Il provvedimento era stato originariamente disposto dal Tribunale di Caltanissetta, sezione misure di prevenzione. Con la pronuncia d’appello, la misura è diventata definitiva e non più impugnabile.
Il destinatario del provvedimento è gravato da un lungo curriculum criminale: nel suo passato figurano condanne per porto abusivo di armi, associazione finalizzata al traffico di stupefacenti, usura, truffa, riciclaggio e ricettazione.
Il filo conduttore dell’indagine della Dia è stato, come di consueto in questi casi, lo squilibrio evidente tra il tenore di vita dell’uomo, i redditi dichiarati al fisco e i beni formalmente intestati a suo nome. Una sproporzione che, secondo gli investigatori, tradisce un’origine illecita delle ricchezze accumulate.

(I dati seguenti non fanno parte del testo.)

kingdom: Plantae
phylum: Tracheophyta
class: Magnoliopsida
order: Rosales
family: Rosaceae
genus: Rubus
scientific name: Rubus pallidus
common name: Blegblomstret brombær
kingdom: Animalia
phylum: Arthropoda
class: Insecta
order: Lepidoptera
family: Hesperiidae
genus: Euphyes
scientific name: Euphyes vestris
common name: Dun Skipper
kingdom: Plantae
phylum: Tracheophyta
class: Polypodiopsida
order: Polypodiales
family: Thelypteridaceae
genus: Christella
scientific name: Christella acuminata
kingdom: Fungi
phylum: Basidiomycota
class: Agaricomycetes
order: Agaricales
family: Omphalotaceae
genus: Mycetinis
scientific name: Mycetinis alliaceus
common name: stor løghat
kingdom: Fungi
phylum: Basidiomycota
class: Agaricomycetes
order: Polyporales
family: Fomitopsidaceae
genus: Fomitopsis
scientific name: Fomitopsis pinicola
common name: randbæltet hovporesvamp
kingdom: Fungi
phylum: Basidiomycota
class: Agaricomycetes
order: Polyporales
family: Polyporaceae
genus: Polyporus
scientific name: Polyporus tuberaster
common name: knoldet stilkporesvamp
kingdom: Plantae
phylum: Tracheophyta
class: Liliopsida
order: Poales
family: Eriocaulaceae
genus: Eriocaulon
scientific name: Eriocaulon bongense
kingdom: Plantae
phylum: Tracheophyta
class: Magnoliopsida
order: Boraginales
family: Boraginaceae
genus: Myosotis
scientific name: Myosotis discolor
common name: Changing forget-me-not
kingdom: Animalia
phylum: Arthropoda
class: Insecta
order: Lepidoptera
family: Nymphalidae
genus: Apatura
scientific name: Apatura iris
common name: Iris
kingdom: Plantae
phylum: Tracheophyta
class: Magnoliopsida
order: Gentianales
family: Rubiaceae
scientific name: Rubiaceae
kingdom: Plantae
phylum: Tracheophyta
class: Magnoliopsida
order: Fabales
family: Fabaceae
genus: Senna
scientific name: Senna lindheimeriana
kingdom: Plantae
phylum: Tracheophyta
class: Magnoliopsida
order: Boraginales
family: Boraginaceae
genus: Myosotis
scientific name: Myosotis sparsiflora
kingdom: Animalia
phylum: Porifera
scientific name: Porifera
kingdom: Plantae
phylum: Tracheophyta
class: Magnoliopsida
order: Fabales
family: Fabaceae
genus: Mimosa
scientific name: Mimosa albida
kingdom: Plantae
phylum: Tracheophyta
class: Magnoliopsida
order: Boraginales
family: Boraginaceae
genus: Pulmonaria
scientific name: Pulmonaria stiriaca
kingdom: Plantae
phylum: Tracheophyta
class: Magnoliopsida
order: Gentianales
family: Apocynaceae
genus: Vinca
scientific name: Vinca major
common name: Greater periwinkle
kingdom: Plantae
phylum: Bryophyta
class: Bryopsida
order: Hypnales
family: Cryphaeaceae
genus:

L’attività della Direzione Investigativa Antimafia si inserisce nel più ampio lavoro di contrasto patrimoniale alle organizzazioni criminali e ai soggetti considerati contigui agli ambienti mafiosi: colpire i patrimoni, nella strategia antimafia, significa privare la criminalità organizzata della sua linfa economica.
Il caso rappresenta l’ennesima operazione della Dia nel Nisseno, territorio storicamente permeato dalla presenza di Cosa Nostra, a conferma di un’azione di aggressione ai beni illeciti che non conosce sosta.